Bloomberg a lancé l’alarme cette semaine :*

« La plus grande compagnie de téléphone d’Europe a identifié dans le logiciel des portes dérobées qui auraient pu donner à Huawei un accès non autorisé au réseau de téléphonie fixe de l’opérateur en Italie. »

Le journaliste aurait peut-être dû vérifier ses informations avec Vodafone avant de les publier**.

Cette dernière affirme qu’il s’agissait en fait de telnet, un protocole standard largement utilisé pour les diagnostics et la configuration à distance.

Un accès que Huawei avait oublié de désactiver avant la commercialisation, mais qui avait été découvert il y a longtemps par l’opérateur lors d’un audit, qui informa l’équipementier, qui corrigea son micrologiciel en 2011-2012.

Vodafone insiste sur le fait que ce telnet n’a jamais pu être exploité d’internet.

Inversement, Cisco, l’équipementier américain, vient de publier un nouveau correctif de sécurité pour sa gamme de commutateurs Nexus 9000, et 40 au total pour l’ensemble de ses produits.

Dont un pour une vulnérabilité majeure qui permet à toute personne pouvant communiquer avec le commutateur en IPv6 de s’y connecter en root (accès le plus privilégié), ce qui lui permettrait de le détourner et d’espionner son trafic.

Ce que l’on peut considérer comme une vraie porte dérobée cachée.

En cause, une paire de clés de chiffrement qui n’aurait jamais dû se retrouver dans le micrologiciel final des commutateurs.

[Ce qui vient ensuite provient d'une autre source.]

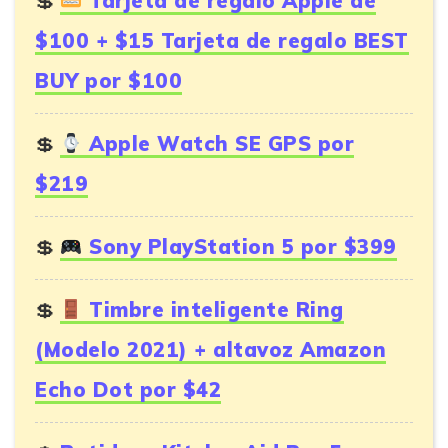
Tarjeta de regalo Apple de
$100 + $15 Tarjeta de regalo BEST
BUY por $100
Apple Watch SE GPS por
$219
Sony PlayStation 5 por $399
Timbre inteligente Ring
(Modelo 2021) + altavoz Amazon
Echo Dot por $42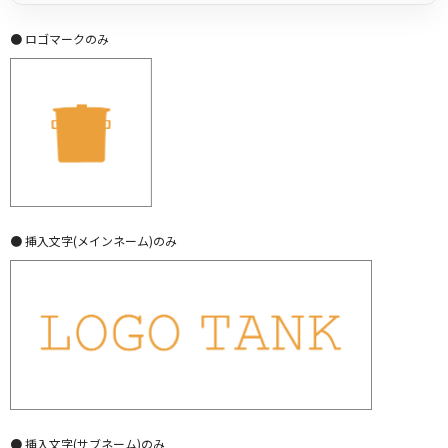
● ロゴマークのみ
● 挿入文字(メインネーム)のみ
● 挿入文字(サブネーム)のみ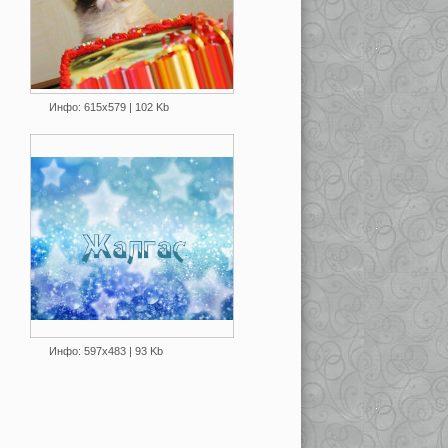
Инфо: 615х579 | 102 Kb
Инфо: 597х483 | 93 Kb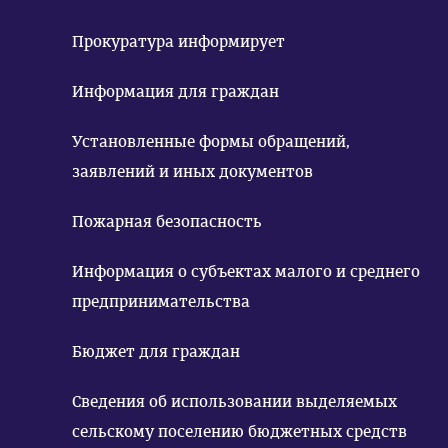
Прокуратура информирует
Информация для граждан
Установленные формы обращений,
заявлений и иных документов
Пожарная безопасность
Информация о субъектах малого и среднего
предпринимательства
Бюджет для граждан
Сведения об использовании выделяемых
сельскому поселению бюджетных средств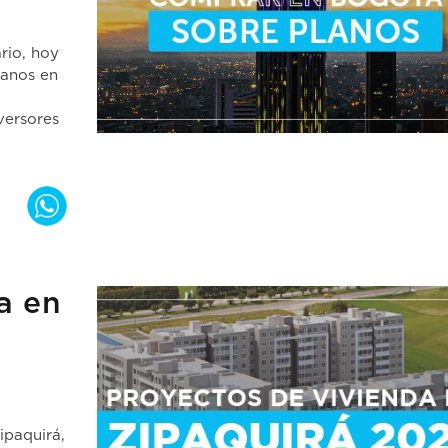
rio, hoy
lanos en
versores
a en
ipaquirá,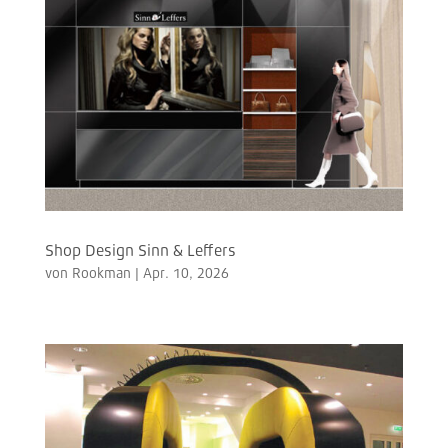
Shop Design Sinn & Leffers
von
Rookman
|
Apr. 10, 2026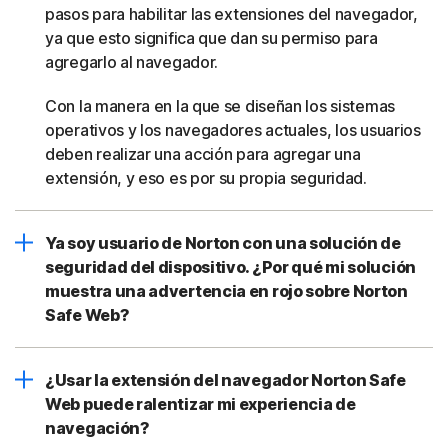
pasos para habilitar las extensiones del navegador,
ya que esto significa que dan su permiso para
agregarlo al navegador.
Con la manera en la que se diseñan los sistemas
operativos y los navegadores actuales, los usuarios
deben realizar una acción para agregar una
extensión, y eso es por su propia seguridad.
Ya soy usuario de Norton con una solución de
seguridad del dispositivo. ¿Por qué mi solución
muestra una advertencia en rojo sobre Norton
Safe Web?
¿Usar la extensión del navegador Norton Safe
Web puede ralentizar mi experiencia de
navegación?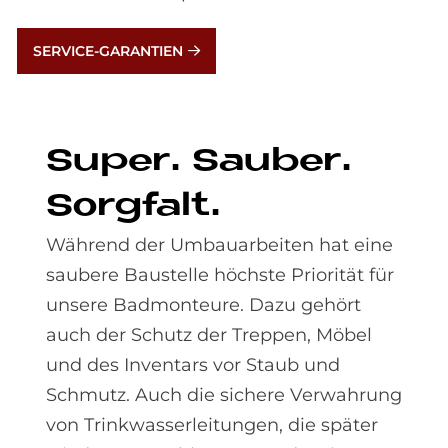
SERVICE-GARANTIEN
Su­per. Sau­ber.
Sorg­falt.
Während der Umbauarbeiten hat eine
saubere Baustelle höchste Priorität für
unsere Badmonteure. Dazu gehört
auch der Schutz der Treppen, Möbel
und des Inventars vor Staub und
Schmutz. Auch die sichere Verwahrung
von Trinkwasserleitungen, die später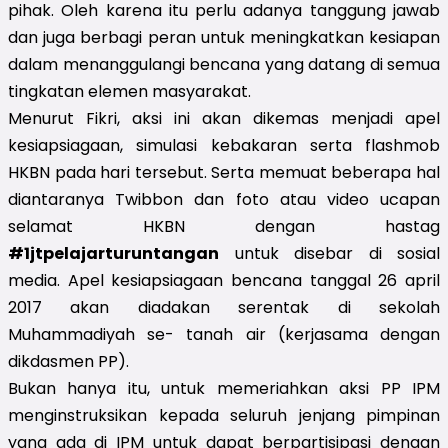
pihak. Oleh karena itu perlu adanya tanggung jawab
dan juga berbagi peran untuk meningkatkan kesiapan
dalam menanggulangi bencana yang datang di semua
tingkatan elemen masyarakat.
Menurut Fikri, aksi ini akan dikemas menjadi apel
kesiapsiagaan, simulasi kebakaran serta flashmob
HKBN pada hari tersebut. Serta memuat beberapa hal
diantaranya Twibbon dan foto atau video ucapan
selamat HKBN dengan hastag
#1jtpelajarturuntangan
untuk disebar di sosial
media. Apel kesiapsiagaan bencana tanggal 26 april
2017 akan diadakan serentak di sekolah
Muhammadiyah se- tanah air (kerjasama dengan
dikdasmen PP).
Bukan hanya itu, untuk memeriahkan aksi PP IPM
menginstruksikan kepada seluruh jenjang pimpinan
yang ada di IPM untuk dapat berpartisipasi dengan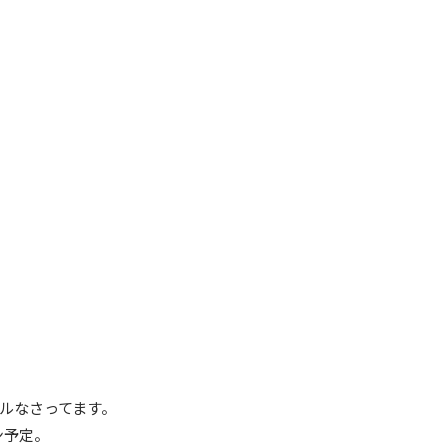
ルなさってます。
ン予定。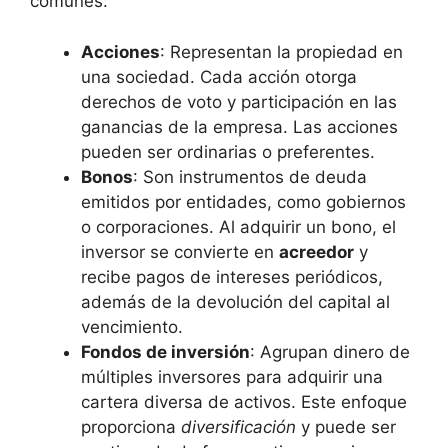
comunes:
Acciones
: Representan la propiedad en
una sociedad. Cada acción otorga
derechos de voto y participación en las
ganancias de la empresa. Las acciones
pueden ser ordinarias o preferentes.
Bonos
: Son instrumentos de deuda
emitidos por entidades, como gobiernos
o corporaciones. Al adquirir un bono, el
inversor se convierte en
acreedor
y
recibe pagos de intereses periódicos,
además de la devolución del capital al
vencimiento.
Fondos de inversión
: Agrupan dinero de
múltiples inversores para adquirir una
cartera diversa de activos. Este enfoque
proporciona
diversificación
y puede ser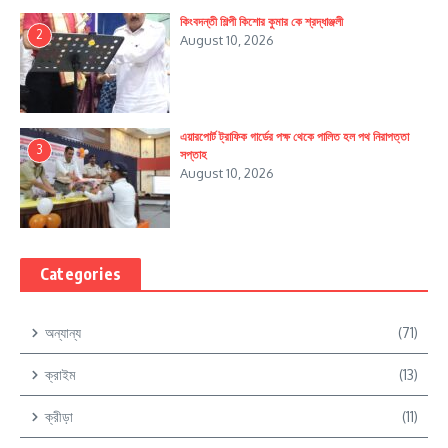
কিংবদন্তী শিল্পী কিশোর কুমার কে শ্রদ্ধাঞ্জলী
2
August 10, 2026
এয়ারপোর্ট ট্রাফিক গার্ডের পক্ষ থেকে পালিত হল পথ নিরাপত্তা
3
সপ্তাহ
August 10, 2026
Categories
অন্যান্য
(71)
ক্রাইম
(13)
ক্রীড়া
(11)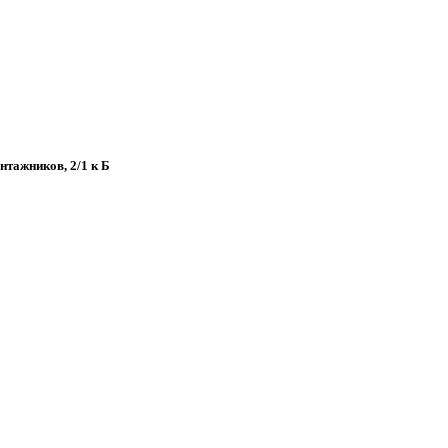
онтажников, 2/1 к Б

S’agit-il d’un bogue de sécurité, ou d’une porte dérobée implantée depuis longtemps, pour le bénéfice de la NSA, de Cisco ou d’un autre tiers, avant d’avoir été découvert indépendamment par Oliver Matula de ERNW Enno Rey Netzwerke GmbH en coopération avec ERNW Research GmbH ?

Quand on n’apporte aucune preuve de la nocivité des équipements de Huawei, doit-on se permettre de mener une campagne de pression auprès de ses alliés pour le bannissement de ses équipements.

 

* Traduction: Le Diligent

** On se souviendra que Bloomberg avait soutenu que des puces minuscules d’espionnage avaient été intégrées à des cartes mères de super micro par des espions chinois – premier fabricant au monde de cartes mères pour serveurs – sans en apporter la moindre preuve. Des affirmations réfutées par Super Micro, et ses grands clients comme AWS et Apple.